(Goal of the exercise): Copy the material from its first line up to and including the line with "96L80 93L53 94L49", changing "SVG masks" to "SVG outlines" and keeping everything else the same. Leave the pictures out.

(Stored data):
=-=-=

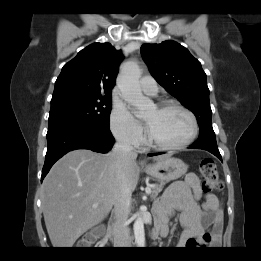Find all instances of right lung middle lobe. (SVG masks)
<instances>
[{"instance_id": "obj_1", "label": "right lung middle lobe", "mask_w": 261, "mask_h": 261, "mask_svg": "<svg viewBox=\"0 0 261 261\" xmlns=\"http://www.w3.org/2000/svg\"><path fill=\"white\" fill-rule=\"evenodd\" d=\"M111 96L80 93L53 94L49 127L64 123H90L109 128Z\"/></svg>"}]
</instances>
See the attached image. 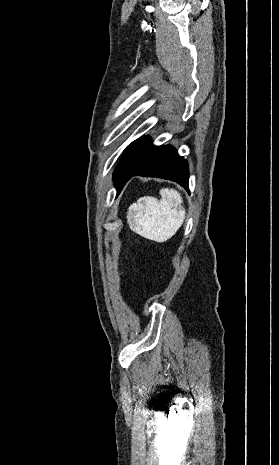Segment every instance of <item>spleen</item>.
<instances>
[{"mask_svg":"<svg viewBox=\"0 0 279 465\" xmlns=\"http://www.w3.org/2000/svg\"><path fill=\"white\" fill-rule=\"evenodd\" d=\"M160 195L159 201L143 197L133 203L127 212V221L130 229L144 238L165 242L182 226L186 211L178 191L164 188Z\"/></svg>","mask_w":279,"mask_h":465,"instance_id":"1","label":"spleen"}]
</instances>
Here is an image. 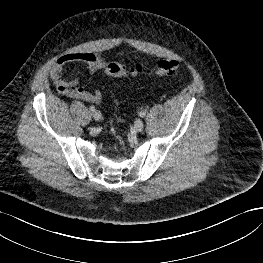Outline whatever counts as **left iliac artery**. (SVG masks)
Segmentation results:
<instances>
[{
    "label": "left iliac artery",
    "mask_w": 263,
    "mask_h": 263,
    "mask_svg": "<svg viewBox=\"0 0 263 263\" xmlns=\"http://www.w3.org/2000/svg\"><path fill=\"white\" fill-rule=\"evenodd\" d=\"M139 115H140L141 117H144V116L146 115V112H145V111H141V112L139 113Z\"/></svg>",
    "instance_id": "44dca946"
}]
</instances>
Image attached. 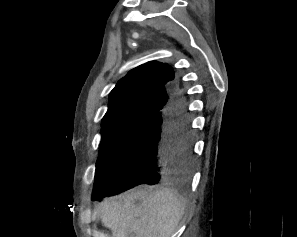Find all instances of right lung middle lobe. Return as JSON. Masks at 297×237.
Returning a JSON list of instances; mask_svg holds the SVG:
<instances>
[{
	"mask_svg": "<svg viewBox=\"0 0 297 237\" xmlns=\"http://www.w3.org/2000/svg\"><path fill=\"white\" fill-rule=\"evenodd\" d=\"M151 117L133 116L102 125L93 194L118 183L120 169Z\"/></svg>",
	"mask_w": 297,
	"mask_h": 237,
	"instance_id": "obj_1",
	"label": "right lung middle lobe"
}]
</instances>
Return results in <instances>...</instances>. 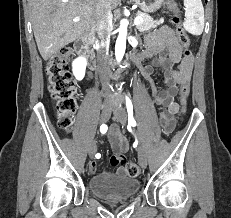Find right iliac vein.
Listing matches in <instances>:
<instances>
[{"instance_id":"1","label":"right iliac vein","mask_w":231,"mask_h":218,"mask_svg":"<svg viewBox=\"0 0 231 218\" xmlns=\"http://www.w3.org/2000/svg\"><path fill=\"white\" fill-rule=\"evenodd\" d=\"M112 112V107L109 105H105L102 108L100 119L102 123H105L109 120ZM97 151V145L95 142H92L90 147H89V156L90 158H93L95 153Z\"/></svg>"}]
</instances>
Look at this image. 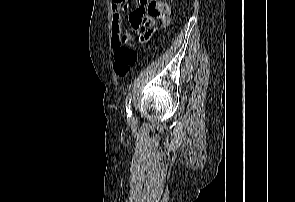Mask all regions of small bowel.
Instances as JSON below:
<instances>
[{
    "label": "small bowel",
    "instance_id": "c3829d8e",
    "mask_svg": "<svg viewBox=\"0 0 295 202\" xmlns=\"http://www.w3.org/2000/svg\"><path fill=\"white\" fill-rule=\"evenodd\" d=\"M129 9L128 0H112V39L114 48L122 44L121 22L125 11ZM171 14V5L166 1L139 0L138 5L130 11L128 20L131 27L140 33L142 38L148 37L154 28L156 21L167 22Z\"/></svg>",
    "mask_w": 295,
    "mask_h": 202
}]
</instances>
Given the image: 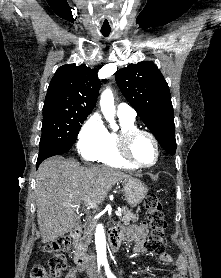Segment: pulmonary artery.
<instances>
[{"label":"pulmonary artery","mask_w":221,"mask_h":278,"mask_svg":"<svg viewBox=\"0 0 221 278\" xmlns=\"http://www.w3.org/2000/svg\"><path fill=\"white\" fill-rule=\"evenodd\" d=\"M117 115L121 118L134 120L136 117V111L126 103H120L117 107Z\"/></svg>","instance_id":"1"}]
</instances>
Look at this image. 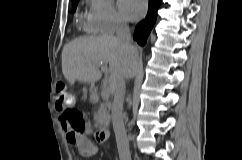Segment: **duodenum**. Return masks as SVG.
Wrapping results in <instances>:
<instances>
[{"mask_svg":"<svg viewBox=\"0 0 242 160\" xmlns=\"http://www.w3.org/2000/svg\"><path fill=\"white\" fill-rule=\"evenodd\" d=\"M97 95H98L97 89L96 88L91 89V96L93 98H96ZM109 135H110L109 130L106 127L100 128L96 132V138L101 143L107 142L109 139Z\"/></svg>","mask_w":242,"mask_h":160,"instance_id":"obj_1","label":"duodenum"}]
</instances>
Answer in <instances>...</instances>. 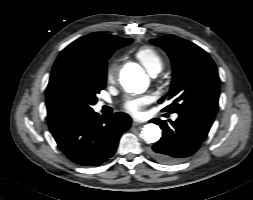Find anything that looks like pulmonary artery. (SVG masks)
I'll return each instance as SVG.
<instances>
[{
	"mask_svg": "<svg viewBox=\"0 0 253 200\" xmlns=\"http://www.w3.org/2000/svg\"><path fill=\"white\" fill-rule=\"evenodd\" d=\"M103 104H104L103 102H100V103H99V107H102V106H103ZM172 118H173V119H176V118H177V115H173V117H172Z\"/></svg>",
	"mask_w": 253,
	"mask_h": 200,
	"instance_id": "pulmonary-artery-1",
	"label": "pulmonary artery"
}]
</instances>
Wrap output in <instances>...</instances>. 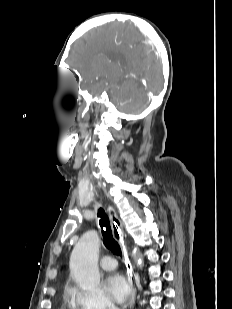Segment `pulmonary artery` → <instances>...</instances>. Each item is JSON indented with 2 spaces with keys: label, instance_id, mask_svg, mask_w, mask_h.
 <instances>
[{
  "label": "pulmonary artery",
  "instance_id": "obj_1",
  "mask_svg": "<svg viewBox=\"0 0 232 309\" xmlns=\"http://www.w3.org/2000/svg\"><path fill=\"white\" fill-rule=\"evenodd\" d=\"M100 266L104 270H113L116 267V260L112 256H104L100 261Z\"/></svg>",
  "mask_w": 232,
  "mask_h": 309
}]
</instances>
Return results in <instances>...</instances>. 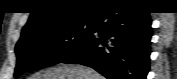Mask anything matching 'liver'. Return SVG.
<instances>
[{
  "instance_id": "1",
  "label": "liver",
  "mask_w": 177,
  "mask_h": 79,
  "mask_svg": "<svg viewBox=\"0 0 177 79\" xmlns=\"http://www.w3.org/2000/svg\"><path fill=\"white\" fill-rule=\"evenodd\" d=\"M29 79H104V77L86 66L59 64L52 68L40 70Z\"/></svg>"
}]
</instances>
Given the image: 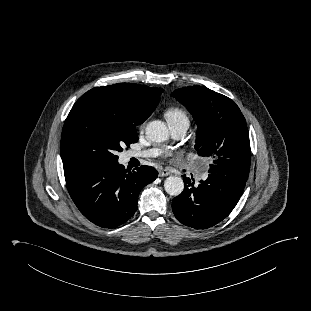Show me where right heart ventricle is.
<instances>
[{
    "instance_id": "e07e8e85",
    "label": "right heart ventricle",
    "mask_w": 311,
    "mask_h": 311,
    "mask_svg": "<svg viewBox=\"0 0 311 311\" xmlns=\"http://www.w3.org/2000/svg\"><path fill=\"white\" fill-rule=\"evenodd\" d=\"M164 116L170 125L186 123L189 125L188 113L181 107L172 106L165 110Z\"/></svg>"
}]
</instances>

=-=-=

(Complete answer):
Find all instances of right lung middle lobe. (SVG outlines)
<instances>
[{"instance_id": "obj_1", "label": "right lung middle lobe", "mask_w": 261, "mask_h": 261, "mask_svg": "<svg viewBox=\"0 0 261 261\" xmlns=\"http://www.w3.org/2000/svg\"><path fill=\"white\" fill-rule=\"evenodd\" d=\"M111 96L80 93L53 94L49 127L64 123H90L109 128Z\"/></svg>"}]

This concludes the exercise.